There are other augmentation systems available worldwide, both government and commercial. These systems use differential, static, or real-time techniques.

U.S. Policy on International Cooperation

The U.S. Space-Based Positioning, Navigation, and Timing Policy underscores the importance that all global navigation satellite systems and their augmentations be compatible with GPS.

The agreement in 2004 between the United States and the European Union (E.U.) on GPS and Galileo recognized the benefits of interoperable systems. The parties agreed to pursue a common, open, civil signal on both Galileo and future GPS satellites, in addition to ongoing cooperation on the GPS-based EGNOS augmentation system.

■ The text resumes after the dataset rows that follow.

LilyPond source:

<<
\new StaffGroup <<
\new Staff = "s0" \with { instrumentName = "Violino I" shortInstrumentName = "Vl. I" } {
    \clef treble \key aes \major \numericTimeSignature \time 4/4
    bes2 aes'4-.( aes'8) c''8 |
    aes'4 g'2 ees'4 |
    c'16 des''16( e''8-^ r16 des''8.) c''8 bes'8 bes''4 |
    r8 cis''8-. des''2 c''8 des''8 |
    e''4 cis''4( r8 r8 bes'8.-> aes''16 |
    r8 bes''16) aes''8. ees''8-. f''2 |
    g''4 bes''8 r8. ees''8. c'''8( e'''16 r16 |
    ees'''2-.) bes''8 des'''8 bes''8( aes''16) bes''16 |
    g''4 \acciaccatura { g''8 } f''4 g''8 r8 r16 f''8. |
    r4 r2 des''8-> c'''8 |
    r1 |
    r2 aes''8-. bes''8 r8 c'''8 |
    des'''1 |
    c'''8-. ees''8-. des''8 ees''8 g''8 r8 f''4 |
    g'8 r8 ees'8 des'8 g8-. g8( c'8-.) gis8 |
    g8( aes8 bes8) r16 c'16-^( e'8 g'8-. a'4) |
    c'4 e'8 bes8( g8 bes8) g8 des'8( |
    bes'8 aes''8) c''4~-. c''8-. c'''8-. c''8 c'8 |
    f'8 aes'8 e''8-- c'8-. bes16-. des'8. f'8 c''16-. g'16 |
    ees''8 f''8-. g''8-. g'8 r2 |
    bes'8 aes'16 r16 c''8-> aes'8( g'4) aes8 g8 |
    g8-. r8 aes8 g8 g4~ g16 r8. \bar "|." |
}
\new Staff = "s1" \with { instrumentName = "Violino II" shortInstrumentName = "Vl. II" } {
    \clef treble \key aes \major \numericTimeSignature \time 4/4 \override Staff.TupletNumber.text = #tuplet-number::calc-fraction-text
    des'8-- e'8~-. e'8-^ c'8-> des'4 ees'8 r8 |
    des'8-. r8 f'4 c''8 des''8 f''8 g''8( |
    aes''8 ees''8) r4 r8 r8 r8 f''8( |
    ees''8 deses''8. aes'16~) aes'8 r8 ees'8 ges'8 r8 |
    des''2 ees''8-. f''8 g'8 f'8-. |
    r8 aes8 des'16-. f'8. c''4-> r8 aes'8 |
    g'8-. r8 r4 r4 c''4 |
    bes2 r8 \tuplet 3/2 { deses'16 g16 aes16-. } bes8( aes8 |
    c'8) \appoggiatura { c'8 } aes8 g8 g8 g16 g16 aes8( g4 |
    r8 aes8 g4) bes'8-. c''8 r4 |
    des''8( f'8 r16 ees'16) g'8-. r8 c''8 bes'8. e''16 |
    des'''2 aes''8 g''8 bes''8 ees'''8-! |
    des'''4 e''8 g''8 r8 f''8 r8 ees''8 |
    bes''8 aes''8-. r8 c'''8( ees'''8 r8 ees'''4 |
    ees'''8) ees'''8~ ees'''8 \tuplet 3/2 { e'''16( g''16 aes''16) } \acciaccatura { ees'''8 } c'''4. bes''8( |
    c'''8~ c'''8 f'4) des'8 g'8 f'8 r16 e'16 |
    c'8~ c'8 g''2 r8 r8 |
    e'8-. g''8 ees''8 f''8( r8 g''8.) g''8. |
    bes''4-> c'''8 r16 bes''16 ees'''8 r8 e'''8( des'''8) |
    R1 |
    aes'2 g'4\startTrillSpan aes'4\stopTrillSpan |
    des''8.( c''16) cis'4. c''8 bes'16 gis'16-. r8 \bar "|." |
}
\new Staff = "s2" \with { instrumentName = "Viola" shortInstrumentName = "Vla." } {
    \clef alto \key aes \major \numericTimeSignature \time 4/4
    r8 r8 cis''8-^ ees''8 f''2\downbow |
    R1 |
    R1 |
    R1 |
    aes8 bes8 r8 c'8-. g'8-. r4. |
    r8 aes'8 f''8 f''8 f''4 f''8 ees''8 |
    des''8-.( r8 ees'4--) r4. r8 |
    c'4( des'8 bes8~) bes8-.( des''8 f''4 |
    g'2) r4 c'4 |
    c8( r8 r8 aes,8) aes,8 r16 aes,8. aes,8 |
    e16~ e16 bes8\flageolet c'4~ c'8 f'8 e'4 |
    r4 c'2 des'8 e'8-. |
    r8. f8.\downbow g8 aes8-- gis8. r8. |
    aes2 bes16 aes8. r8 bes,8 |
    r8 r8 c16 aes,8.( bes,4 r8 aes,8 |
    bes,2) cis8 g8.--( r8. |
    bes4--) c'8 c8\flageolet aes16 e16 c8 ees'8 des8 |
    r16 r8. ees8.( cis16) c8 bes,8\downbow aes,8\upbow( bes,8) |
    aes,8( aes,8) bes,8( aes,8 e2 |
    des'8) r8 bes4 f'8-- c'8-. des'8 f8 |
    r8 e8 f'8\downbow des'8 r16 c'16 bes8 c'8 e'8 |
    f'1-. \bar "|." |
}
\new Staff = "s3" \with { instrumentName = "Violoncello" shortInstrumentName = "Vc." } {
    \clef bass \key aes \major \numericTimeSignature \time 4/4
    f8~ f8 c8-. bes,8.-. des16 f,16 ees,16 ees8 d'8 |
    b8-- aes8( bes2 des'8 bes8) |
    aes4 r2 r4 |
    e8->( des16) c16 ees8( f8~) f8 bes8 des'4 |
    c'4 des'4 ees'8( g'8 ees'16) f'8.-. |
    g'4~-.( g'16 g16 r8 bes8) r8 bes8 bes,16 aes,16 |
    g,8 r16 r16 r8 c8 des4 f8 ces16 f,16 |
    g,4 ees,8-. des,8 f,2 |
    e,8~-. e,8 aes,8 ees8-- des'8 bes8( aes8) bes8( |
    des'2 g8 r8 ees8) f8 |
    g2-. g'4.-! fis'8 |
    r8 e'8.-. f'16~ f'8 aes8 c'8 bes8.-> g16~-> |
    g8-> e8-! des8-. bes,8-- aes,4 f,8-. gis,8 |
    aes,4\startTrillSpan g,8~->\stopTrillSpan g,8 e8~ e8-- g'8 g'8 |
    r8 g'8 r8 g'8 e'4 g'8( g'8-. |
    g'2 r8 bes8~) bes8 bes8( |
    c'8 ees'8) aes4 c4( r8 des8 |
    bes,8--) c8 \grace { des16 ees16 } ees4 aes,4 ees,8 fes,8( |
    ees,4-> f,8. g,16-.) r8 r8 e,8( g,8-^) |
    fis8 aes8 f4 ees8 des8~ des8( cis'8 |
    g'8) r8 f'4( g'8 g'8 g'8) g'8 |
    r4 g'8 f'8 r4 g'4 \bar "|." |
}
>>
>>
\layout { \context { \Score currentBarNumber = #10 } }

The United States has a long cooperative relationship with Japan on GPS. In addition to the Multifunction Transport Satellite (MTSAT) Satellite Augmentation System (MSAS), the parties are working towards developing a GPS-compatible regional satellite "mini-" constellation known as the Quasi Zenith Satellite System (QZSS).

The United States is also consulting closely with India on its development of its GAGAN space-based augmentation system, and with the Russian Federation on compatibility and interoperability between GPS and Russia's satellite navigation system, GLONASS.

The U.S. Department of Defense also cooperates with numerous countries to ensure that GPS provides military space-based PNT service and interoperable user equipment to its coalition partners around the world.

Space-based PNT services must serve global users with transparent interfaces and standards. The U.S. policy is to provide space-based PNT services on a continuous worldwide basis, freely available to all for civil, commercial, and scientific uses, and provide open, free access, to information necessary to develop and build equipment to use these services.